The persistent hot spot pattern stayed pretty stable. The baseline index identified 150 persistent hot spot tracts, and the expanded index identified 153, so the core geography of hardship did not really move. The persistent clusters still appear concentrated around the central Phoenix area and nearby south/east-side tract clusters, instead of being spread evenly across Maricopa County. That matters because these areas are not showing up just because of one index choice. If they stay flagged even after the index changes, that tells me the hardship pattern is more reliable and probably more deeply rooted.

Q3: Policy implications of index choice
If a policymaker targeted place-based investments using the baseline index versus your expanded index, would resource allocation differ? Name specific tracts or geographic corridors and argue which composition better captures the full burden of economic hardship for policy purposes.

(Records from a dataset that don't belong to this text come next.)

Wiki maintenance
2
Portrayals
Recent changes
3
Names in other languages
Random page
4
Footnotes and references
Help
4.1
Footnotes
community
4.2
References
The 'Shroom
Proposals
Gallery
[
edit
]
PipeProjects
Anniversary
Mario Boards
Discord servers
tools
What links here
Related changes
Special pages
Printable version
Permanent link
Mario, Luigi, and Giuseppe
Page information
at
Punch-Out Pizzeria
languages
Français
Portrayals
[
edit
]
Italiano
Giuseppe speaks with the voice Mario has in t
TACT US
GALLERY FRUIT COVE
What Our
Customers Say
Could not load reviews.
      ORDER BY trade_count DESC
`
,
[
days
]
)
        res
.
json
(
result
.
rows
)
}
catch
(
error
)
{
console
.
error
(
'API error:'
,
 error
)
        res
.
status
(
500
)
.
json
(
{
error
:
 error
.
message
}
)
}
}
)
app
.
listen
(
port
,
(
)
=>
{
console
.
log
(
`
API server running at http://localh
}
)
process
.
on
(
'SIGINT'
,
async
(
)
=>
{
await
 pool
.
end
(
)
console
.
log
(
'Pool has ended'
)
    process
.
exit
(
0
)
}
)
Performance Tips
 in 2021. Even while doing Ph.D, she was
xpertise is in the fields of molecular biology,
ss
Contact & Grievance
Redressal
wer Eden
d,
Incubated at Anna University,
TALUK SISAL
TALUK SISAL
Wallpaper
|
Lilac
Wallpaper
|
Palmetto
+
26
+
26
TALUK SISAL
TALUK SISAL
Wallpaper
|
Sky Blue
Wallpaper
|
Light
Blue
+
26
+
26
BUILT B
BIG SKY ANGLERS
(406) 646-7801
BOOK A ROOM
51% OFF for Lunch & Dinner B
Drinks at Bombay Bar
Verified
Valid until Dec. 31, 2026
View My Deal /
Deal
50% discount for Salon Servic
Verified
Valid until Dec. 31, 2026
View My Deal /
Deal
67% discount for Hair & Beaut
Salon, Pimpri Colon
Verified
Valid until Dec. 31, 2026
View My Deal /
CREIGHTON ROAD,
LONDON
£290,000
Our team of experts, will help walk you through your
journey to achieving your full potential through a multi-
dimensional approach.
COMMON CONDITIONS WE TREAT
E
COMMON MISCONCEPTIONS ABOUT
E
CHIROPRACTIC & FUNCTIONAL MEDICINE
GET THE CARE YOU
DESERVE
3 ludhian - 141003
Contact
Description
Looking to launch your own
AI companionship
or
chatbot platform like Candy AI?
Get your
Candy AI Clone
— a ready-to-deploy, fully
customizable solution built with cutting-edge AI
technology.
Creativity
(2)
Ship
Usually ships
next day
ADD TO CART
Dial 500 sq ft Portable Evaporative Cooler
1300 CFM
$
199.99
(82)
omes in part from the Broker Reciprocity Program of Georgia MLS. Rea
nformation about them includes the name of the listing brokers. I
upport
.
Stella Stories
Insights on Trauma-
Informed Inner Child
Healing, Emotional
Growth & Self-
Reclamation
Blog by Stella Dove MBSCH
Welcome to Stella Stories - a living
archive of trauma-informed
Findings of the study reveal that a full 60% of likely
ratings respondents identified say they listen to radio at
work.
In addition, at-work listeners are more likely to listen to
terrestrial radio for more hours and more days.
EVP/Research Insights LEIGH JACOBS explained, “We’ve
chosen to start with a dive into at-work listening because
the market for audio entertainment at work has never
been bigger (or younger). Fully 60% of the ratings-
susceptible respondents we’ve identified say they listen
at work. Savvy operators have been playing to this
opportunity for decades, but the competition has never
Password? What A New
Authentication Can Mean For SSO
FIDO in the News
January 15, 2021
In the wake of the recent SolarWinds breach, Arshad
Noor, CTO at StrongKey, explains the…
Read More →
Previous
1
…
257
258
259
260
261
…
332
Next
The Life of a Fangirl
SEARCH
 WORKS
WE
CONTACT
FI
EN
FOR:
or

Resource allocation would not completely change under the expanded index, but it would become more cautious and more specific. The baseline index made Maricopa look like it improved more, with 63.9% of tracts improving, but the expanded index dropped that to 57.7% and increased worsened tracts from 29.4% to 30.5%. Moran’s I also increased from 0.624 to 0.653, which means hardship looked more spatially clustered after SNAP and no-vehicle access were added. I think the expanded index is better for policy because it captures more of what hardship actually feels like on the ground. A household may not look severely disadvantaged through income alone, but if it relies on SNAP and does not have vehicle access in a car-dependent county, that changes the kind of help that is needed.